Derselbe brachte durch Heirat
die reichen nordheimischen und braunschweigischen Güter an sich
(1113) und stellte sich auf Anstiften der päpstlichen Partei an die Spitze der Fürstenopposition, welche in der Schlacht am Welfesholz 1115 den Sieg über das kaiserliche Heer davontrug.
Als dann Lothar nach dem Erlöschen des salischen Hauses 1125 selbst auf den Kaiserthron erhoben wurde, hatte er mit den staufischen Brüdern um die Krone zu kämpfen und mußte gegen sie eine Stütze beim welfischen Herzog von Bayern, Heinrich dem Stolzen, suchen, der von seiner Mutter Wulfhild, der Tochter des Herzogs Magnus, die Billungschen Hausgüter geerbt hatte. Er vermählte demselben seine Tochter Gertrud und übertrug ihm auch auf seinem Sterbebett 1137 das Herzogtum S. Als der neue König, Konrad III., diese Übertragung nicht anerkennen wollte, kam es zwischen ihm und Heinrich zum Kampf; letzterer wurde geächtet und seine Herzogtümer ihm abgesprochen, von denen S. dem Markgrafen Albrecht dem Bären übertragen wurde. Doch konnte dieser auch nach Heinrichs des Stolzen Tod (1139) Sachsen nicht erobern und mußte es im Frankfurter Frieden 1142 Heinrichs Sohn, Heinrich dem Löwen, zurückgeben, wogegen die Mark Brandenburg vergrößert und von der herzoglichen Gewalt befreit wurde.

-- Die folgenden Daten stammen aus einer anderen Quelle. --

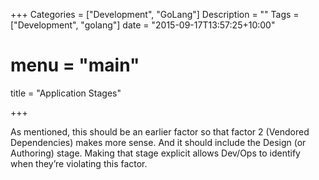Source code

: +++
Categories = ["Development", "GoLang"]
Description = ""
Tags = ["Development", "golang"]
date = "2015-09-17T13:57:25+10:00"
# menu = "main"
title = "Application Stages"

+++

 As mentioned, this should be an earlier factor so that factor 2 (Vendored Dependencies) makes more sense. And it should include the Design (or Authoring) stage. Making that stage explicit allows Dev/Ops to identify when they’re violating this factor.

Heinrich der Löwe nahm mit Erfolg die Kriege gegen die Wenden wieder auf, eroberte Holstein, Mecklenburg und Vorpommern, gründete Bistümer und Städte, wie Lübeck, und verbreitete deutsche und christliche Kultur; die sächsischen Großen, geistliche wie weltliche, brachte er unter seine Botmäßigkeit. Seine über fast ganz Norddeutschland sich erstreckende Macht war eine königliche. Als er nun 1176 dem Kaiser Friedrich I. die Heeresfolge nach Italien verweigerte, wurde die Zertrümmerung dieses allzu großen Herzogtums beschlossen. Nachdem Heinrich der Löwe 1180 geächtet und vom Kaiser zur Unterwerfung gezwungen worden war, wurden ihm nur seine Allodien, Braunschweig und Lüneburg, gelassen. Die Bischöfe und weltlichen Fürsten, auch einige Städte wurden für reichsunmittelbar erklärt, die herzogliche Gewalt in Westfalen dem Erzstift Köln übertragen und der Name des Herzogtums S. auf den östlichen Teil an der Elbe beschränkt, mit dem Albrechts des Bären zweiter Sohn, Bernhard von Askanien, belehnt wurde.